In this case, to develop a valuable service offering approach a number of factors are involved. Each performance testing activity requires specific considerations and even customizations that are hard (if not impossible) to be taken into account in a performance factory organization. A completely different testing approach is developed. The performance activity process is driven by the specific requirements that particular context needs. Performance experts should operate in a less ‘standardized’ manner, digging into each testing aspect with much more detail and customization.

Planning phase and design phase have to comply with new detailed objectives and/or specific agreements (Service Level Agreements, SLAs) to be met during the execution of the test. Defined goals have to comply with the specific environment, with its own features, capacity and purpose: a run in a testing environment aimed at pinpointing performance issues and suggesting tuning tweaks is very different from a run in production performed to assess the maximum throughput available for end users.
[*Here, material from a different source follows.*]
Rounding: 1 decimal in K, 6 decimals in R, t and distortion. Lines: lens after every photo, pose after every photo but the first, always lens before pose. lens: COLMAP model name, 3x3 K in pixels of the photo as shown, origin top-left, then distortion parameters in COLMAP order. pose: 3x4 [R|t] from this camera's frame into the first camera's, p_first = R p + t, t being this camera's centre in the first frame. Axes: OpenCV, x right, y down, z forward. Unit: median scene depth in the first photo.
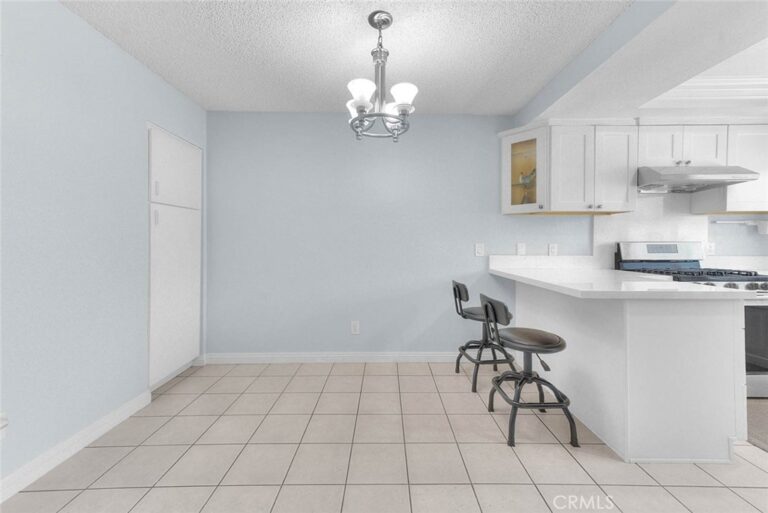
lens RADIAL K [[309.0, 0, 385.4], [0, 309.0, 240.0], [0, 0, 1]] dist [0.015726, 0.000079]
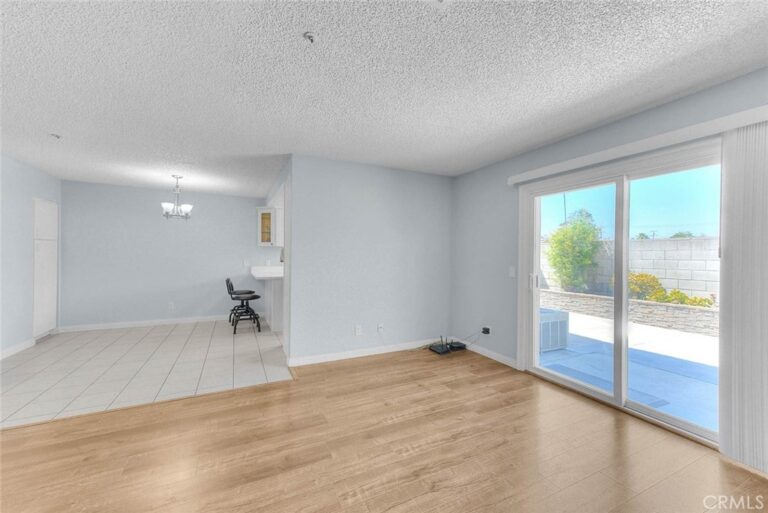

According to these design differences, every time specific monitoring on resources and infrastructure may be required.

Execution phase is directly connected with technology involved, and has to be conducted accordingly, while the analysis phase is strictly related with test scope and objectives, shaping structure and content of final outputs, results and documents.
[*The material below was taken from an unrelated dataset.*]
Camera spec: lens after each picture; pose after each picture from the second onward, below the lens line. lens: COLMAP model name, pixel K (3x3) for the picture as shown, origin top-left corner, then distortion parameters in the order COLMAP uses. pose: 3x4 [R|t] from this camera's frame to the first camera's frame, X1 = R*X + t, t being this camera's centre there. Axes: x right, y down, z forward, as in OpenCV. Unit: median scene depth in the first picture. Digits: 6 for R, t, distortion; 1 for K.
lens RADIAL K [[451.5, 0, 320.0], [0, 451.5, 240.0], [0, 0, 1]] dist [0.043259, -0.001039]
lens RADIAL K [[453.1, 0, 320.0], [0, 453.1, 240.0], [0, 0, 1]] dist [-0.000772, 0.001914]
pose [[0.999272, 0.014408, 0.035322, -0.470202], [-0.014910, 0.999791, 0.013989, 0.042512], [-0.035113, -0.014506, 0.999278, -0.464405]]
In this scenario the expertise of the performance team is definitely stronger and more reliable if compared to the experience developed in a Performance Factory; the ability to change is also much more developed. The focus is not only on technical skills, but also on organizational and even relational skills, since rapidly evolving contexts require test experts to expand their knowledge, while performing their tasks and when involving other people and teams.

From theory to practice

Of course, implementing this “Swiss-army knife” performance approach does not come for free. Like any piece of craftsmanship, this kind of performance testing requires additional effort and work, along with a relevant time to be spent in the initial setup process. Unlike a factory, it is difficult to perform economies and apply some sort of recurring standardized process template or  activity framework while dealing with such different scenarios.

Moreover, an additional risk hiding behind this kind of approach is that could lead to small and individual test activities, confined into very specific contexts and performed on an irregular basis (when not just one-offs), not bringing enough visibility to the performance process, regardless all the effort spent. This means the performance maturity and awareness, whose importance has been previously pointed out, could be compromised, or at least would not improve, leading to a potential lack in recognizing the value of performance testing.

Conclusions

A general clear-cut rule to determine which approach most fits every testing activity does not exist. Each approach, factory and non-factory, has its own advantages and disadvantages, strengths and weaknesses. Depending on the context, test objectives, requirements, constraints involved and expected results, it is imperative to determine how to organize the performance activity and how to achieve the maximum efficiency and the best results: dealing with the rigid but systematic framework of a Performance Factory, or tackling a performance issue in a custom environment, sparing no effort but finally achieving the most detailed analysis and valuable results. In a word, an all-round performance engineer should balance their key factors, taking advantage of each approach while adapting to each specific testing scenario.